DUSHANBE, Tajikistan — The European Court of Human Rights has fined Russia 33,000 euros ($44,400) for sending a Tajik opposition activist home where he was jailed and beaten, the court said in a statement on its web site.

Mukhamadruzi Iskandarov, a rebel leader in a 1990s civil war who also ran the state gas firm, has been serving a 23-year prison sentence in Tajikistan since 2005.

Iskandarov criticized Tajik President Emomali Rakhmon before moving to Russia in December 2004. Tajik authorities sought his extradition on terrorism and embezzlement charges.

The Russian Prosecutor General's Office rejected the extradition request in April 2005. But shortly afterward, Iskandarov was beaten, blindfolded and flown to the Tajik capital, Dushanbe, the court said.

"Mr. Iskandarov claimed that he was regularly beaten, kept in a tiny dirty cell, not allowed to go for walks or to wash, and was hardly fed at all.
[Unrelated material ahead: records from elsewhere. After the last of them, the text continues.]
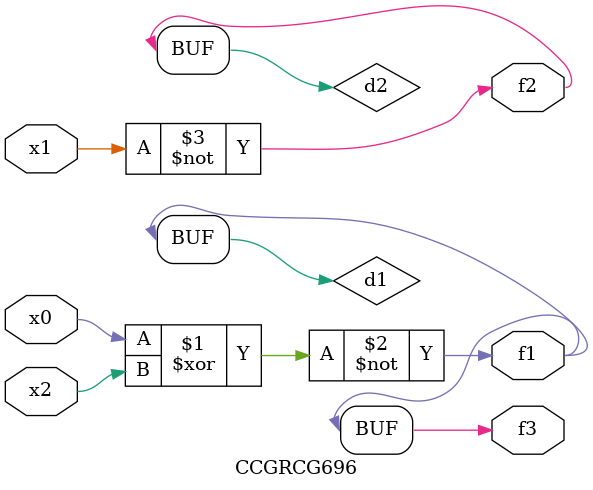
<source format=v>
module CCGRCG696(
	input x0, x1, x2,
	output f1, f2, f3
);

	wire d1, d2, d3;

	xnor (d1, x0, x2);
	nand (d2, x1);
	nor (d3, x1, x2);
	assign f1 = d1;
	assign f2 = d2;
	assign f3 = d1;
endmodule

</source>
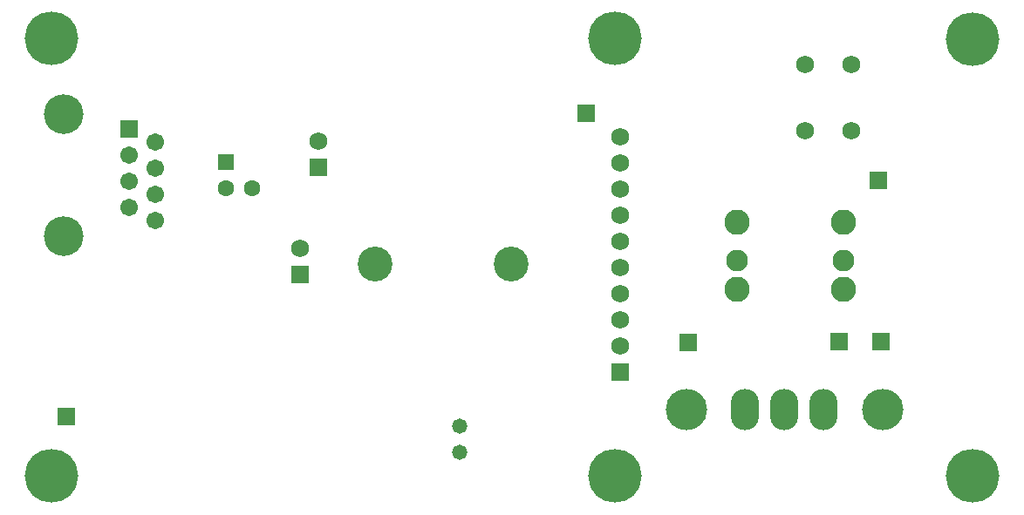
<source format=gbs>
G04 (created by PCBNEW (2013-05-31 BZR 4019)-stable) date 7/20/2013 4:15:11 PM*
%MOIN*%
G04 Gerber Fmt 3.4, Leading zero omitted, Abs format*
%FSLAX34Y34*%
G01*
G70*
G90*
G04 APERTURE LIST*
%ADD10C,0.00590551*%
%ADD11C,0.068*%
%ADD12R,0.068X0.068*%
%ADD13R,0.063X0.063*%
%ADD14C,0.063*%
%ADD15C,0.20485*%
%ADD16C,0.097*%
%ADD17C,0.0832*%
%ADD18O,0.108X0.158*%
%ADD19C,0.158*%
%ADD20C,0.133*%
%ADD21C,0.1517*%
%ADD22R,0.0671X0.0671*%
%ADD23C,0.0671*%
%ADD24C,0.069*%
%ADD25C,0.058*%
G04 APERTURE END LIST*
G54D10*
G54D11*
X41830Y-18826D03*
X41830Y-19826D03*
X41830Y-22826D03*
X41830Y-23826D03*
G54D12*
X41830Y-27826D03*
G54D11*
X41830Y-26826D03*
X41830Y-25826D03*
X41830Y-24826D03*
X41830Y-21826D03*
X41830Y-20826D03*
G54D12*
X29599Y-24102D03*
G54D11*
X29599Y-23102D03*
G54D13*
X26781Y-19780D03*
G54D14*
X26781Y-20780D03*
X27781Y-20780D03*
G54D15*
X20096Y-15063D03*
X41651Y-15063D03*
X20096Y-31795D03*
X41651Y-31795D03*
G54D16*
X50364Y-22100D03*
G54D17*
X50364Y-23557D03*
G54D16*
X50364Y-24659D03*
X46309Y-24659D03*
G54D17*
X46309Y-23557D03*
G54D16*
X46309Y-22100D03*
G54D15*
X55314Y-15080D03*
X55314Y-31780D03*
G54D18*
X46610Y-29271D03*
X48110Y-29271D03*
X49610Y-29271D03*
G54D19*
X44360Y-29271D03*
X51860Y-29271D03*
G54D20*
X37664Y-23680D03*
X32464Y-23680D03*
G54D21*
X20588Y-22618D03*
X20588Y-17945D03*
G54D22*
X23088Y-18530D03*
G54D23*
X24088Y-19030D03*
X23088Y-19530D03*
X24088Y-20030D03*
X23088Y-20530D03*
X24088Y-21030D03*
X23088Y-21530D03*
X24088Y-22030D03*
G54D24*
X50689Y-16042D03*
X48917Y-16042D03*
X50689Y-18602D03*
X48917Y-18602D03*
G54D12*
X30314Y-19988D03*
G54D11*
X30314Y-18988D03*
G54D12*
X40551Y-17913D03*
X20669Y-29527D03*
G54D25*
X35700Y-30900D03*
X35700Y-29900D03*
G54D12*
X44450Y-26700D03*
X51800Y-26650D03*
X50200Y-26650D03*
X51700Y-20500D03*
M02*

</source>
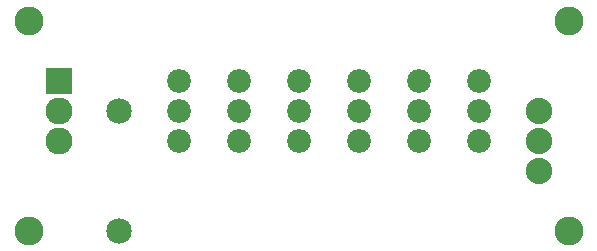
<source format=gbs>
G04 MADE WITH FRITZING*
G04 WWW.FRITZING.ORG*
G04 SINGLE SIDED*
G04 HOLES NOT PLATED*
G04 CONTOUR ON CENTER OF CONTOUR VECTOR*
%ASAXBY*%
%FSLAX23Y23*%
%MOIN*%
%OFA0B0*%
%SFA1.0B1.0*%
%ADD10C,0.079444*%
%ADD11C,0.085000*%
%ADD12C,0.090000*%
%ADD13C,0.088000*%
%ADD14C,0.096614*%
%ADD15R,0.090000X0.090000*%
%LNMASK0*%
G90*
G70*
G54D10*
X599Y403D03*
X599Y503D03*
X599Y603D03*
X799Y403D03*
X799Y503D03*
X799Y603D03*
X1399Y403D03*
X1399Y503D03*
X1399Y603D03*
X1199Y403D03*
X1199Y503D03*
X1199Y603D03*
X999Y403D03*
X999Y503D03*
X999Y603D03*
X1599Y403D03*
X1599Y503D03*
X1599Y603D03*
G54D11*
X399Y503D03*
X399Y103D03*
G54D12*
X199Y603D03*
X199Y503D03*
X199Y403D03*
G54D13*
X1799Y503D03*
X1799Y403D03*
X1799Y303D03*
G54D14*
X1899Y803D03*
X99Y803D03*
X1899Y103D03*
X99Y103D03*
G54D15*
X199Y603D03*
G04 End of Mask0*
M02*
</source>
He made a self-incriminating statement under threat of losing his life," the Strasbourg court said in its ruling Thursday.

The European court ruled that Iskandarov "had been unlawfully removed in order to circumvent the Russian Prosecutor General's Office dismissal of the extradition request."

Neither Russia's Foreign Ministry nor Tajik officials have commented on the ruling.

Activists say this was not the first time Russia deported people wanted in Central Asia and the Caucasus in secret.

Svetlana Gannushkina, chairwoman of the Moscow-based Citizens Aid Foundation, said rights groups know of about 10 cases of illegal deportation from Russia in recent years, and that there may have been others that have gone undocumented.